Joe Coletta, 180 Engineering
Work On Employment Branding
Defining organizational culture and company image are essential tasks for talent acquisition, as this differentiates the organization from other competitors in the market. Employment branding is especially related to the company’s reputation as an employer brand and can help improve workers’ perception of the organization.
The more positive the company stands in the labor market, the greater the chances of attracting qualified professionals to its selection processes. All this is built with a solid culture, offering attractive benefits, competitive salaries, etc.

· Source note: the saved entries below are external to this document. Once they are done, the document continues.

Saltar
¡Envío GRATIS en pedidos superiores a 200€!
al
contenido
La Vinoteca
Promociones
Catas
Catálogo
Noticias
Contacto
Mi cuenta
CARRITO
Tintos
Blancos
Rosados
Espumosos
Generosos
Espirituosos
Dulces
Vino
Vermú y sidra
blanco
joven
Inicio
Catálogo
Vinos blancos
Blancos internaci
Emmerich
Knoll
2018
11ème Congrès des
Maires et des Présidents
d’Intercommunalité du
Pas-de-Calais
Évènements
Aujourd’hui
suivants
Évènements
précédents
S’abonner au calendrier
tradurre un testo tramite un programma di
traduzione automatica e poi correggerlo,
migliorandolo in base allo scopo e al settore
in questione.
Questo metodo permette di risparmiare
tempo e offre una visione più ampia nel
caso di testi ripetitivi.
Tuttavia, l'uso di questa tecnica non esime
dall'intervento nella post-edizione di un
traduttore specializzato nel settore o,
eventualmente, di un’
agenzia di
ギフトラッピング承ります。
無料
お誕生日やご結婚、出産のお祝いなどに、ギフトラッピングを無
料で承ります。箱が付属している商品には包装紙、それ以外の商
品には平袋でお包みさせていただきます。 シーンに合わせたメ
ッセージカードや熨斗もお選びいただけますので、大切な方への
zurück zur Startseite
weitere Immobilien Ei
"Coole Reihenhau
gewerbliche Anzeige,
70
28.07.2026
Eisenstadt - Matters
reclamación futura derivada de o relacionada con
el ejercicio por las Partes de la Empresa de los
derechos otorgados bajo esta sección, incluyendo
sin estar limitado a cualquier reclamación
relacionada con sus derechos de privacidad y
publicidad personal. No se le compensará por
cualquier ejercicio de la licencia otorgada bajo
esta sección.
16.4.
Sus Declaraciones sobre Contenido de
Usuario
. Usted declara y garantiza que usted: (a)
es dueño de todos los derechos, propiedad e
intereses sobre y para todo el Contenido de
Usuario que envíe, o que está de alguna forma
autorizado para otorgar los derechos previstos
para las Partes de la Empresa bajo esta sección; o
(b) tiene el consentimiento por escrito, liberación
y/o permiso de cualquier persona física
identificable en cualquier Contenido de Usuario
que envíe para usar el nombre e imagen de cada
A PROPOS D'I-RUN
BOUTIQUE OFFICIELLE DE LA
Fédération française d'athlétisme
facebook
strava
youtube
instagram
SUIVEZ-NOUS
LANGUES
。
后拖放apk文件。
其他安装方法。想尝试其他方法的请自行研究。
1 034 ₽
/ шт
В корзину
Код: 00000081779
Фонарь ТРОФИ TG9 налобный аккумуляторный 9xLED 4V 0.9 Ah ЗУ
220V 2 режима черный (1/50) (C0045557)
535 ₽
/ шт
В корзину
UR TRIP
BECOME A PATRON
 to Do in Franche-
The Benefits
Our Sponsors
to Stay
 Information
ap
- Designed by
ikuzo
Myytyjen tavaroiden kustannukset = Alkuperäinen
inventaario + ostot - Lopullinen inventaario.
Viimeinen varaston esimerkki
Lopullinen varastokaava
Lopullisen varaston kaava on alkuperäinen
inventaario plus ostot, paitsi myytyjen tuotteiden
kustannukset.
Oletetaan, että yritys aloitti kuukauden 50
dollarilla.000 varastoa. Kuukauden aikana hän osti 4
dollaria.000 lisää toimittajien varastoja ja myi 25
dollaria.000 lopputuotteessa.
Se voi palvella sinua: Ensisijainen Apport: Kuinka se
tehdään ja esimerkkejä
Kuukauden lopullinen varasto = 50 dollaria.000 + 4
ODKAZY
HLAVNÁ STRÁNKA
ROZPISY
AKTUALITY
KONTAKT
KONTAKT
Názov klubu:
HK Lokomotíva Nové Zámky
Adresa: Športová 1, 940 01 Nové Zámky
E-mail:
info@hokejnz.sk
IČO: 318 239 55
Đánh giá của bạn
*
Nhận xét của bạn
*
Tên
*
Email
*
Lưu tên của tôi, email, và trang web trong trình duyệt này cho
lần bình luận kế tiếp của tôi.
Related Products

Ricardo von Groll, Talentify
Incentivize Employees to Make Referrals
Employers encourage their employees through rewards to refer qualified candidates for jobs. Employee referrals are the best source of new talents for an organization. They provide immediate access to talent sourced through personal connections with employees. This practice saves on time and costs.
GISERA MATANDA, WeLoans
Prioritize Your Talent Needs First
Before you set out to find great talent for your business, you must first prioritize the areas in which you will require it. Determine what abilities and competencies will be required to fill the desired position and then proceed with the big pool of talent. Target your niche and tackle it strategically. Hiring the right individual is considerably easier with a good plan and framework in place.
Adrian Tan, Adrian Tan
Communicate With Candidates Who Didn’t Make The Cut
When you want to buTalent Acquisition Best Practicesild goodwill toward your organization over time (and ultimately build a good reputation as an employer), one of the best things you can do for yourself is to let people down nicely. That is, tell them they didn’t get the job instead of letting them hear nothing. This can be done at-scale with a good ATS. However, for the 50%+ of companies who don’t use an ATS, this should also be done, albeit with more manual steps.
Why? What’s at risk if you don’t do this? For companies who rely on their brand to sell, it can be devastating as those folks you’re not communicating with are potentially a big part of your customer base. For companies who don’t have a brand per-se, it can still leave a bad taste in your candidate’s mouth to not hear from you.
And good luck getting them to want to apply to your job again down the road when they might be a better fit. That’s why I consider this type of communication a key part of good talent acquisition efforts because it builds trust.
Justin Vajko, Dialog
Prioritize Diversity and Inclusion
When laying out a talent acquisition strategy, it is easy to overlook the importance of diversity and inclusion. But even the best acquisition strategy is ineffective if it doesn’t prioritize diversity and inclusion. One way to do this is to review job descriptions to identify and eliminate possible biases and optimize them to attract a diverse talent pool.
There is plenty of research showing that diversity in talent sourcing and hiring can give a company a competitive edge, strengthen company culture, and even boost profitability.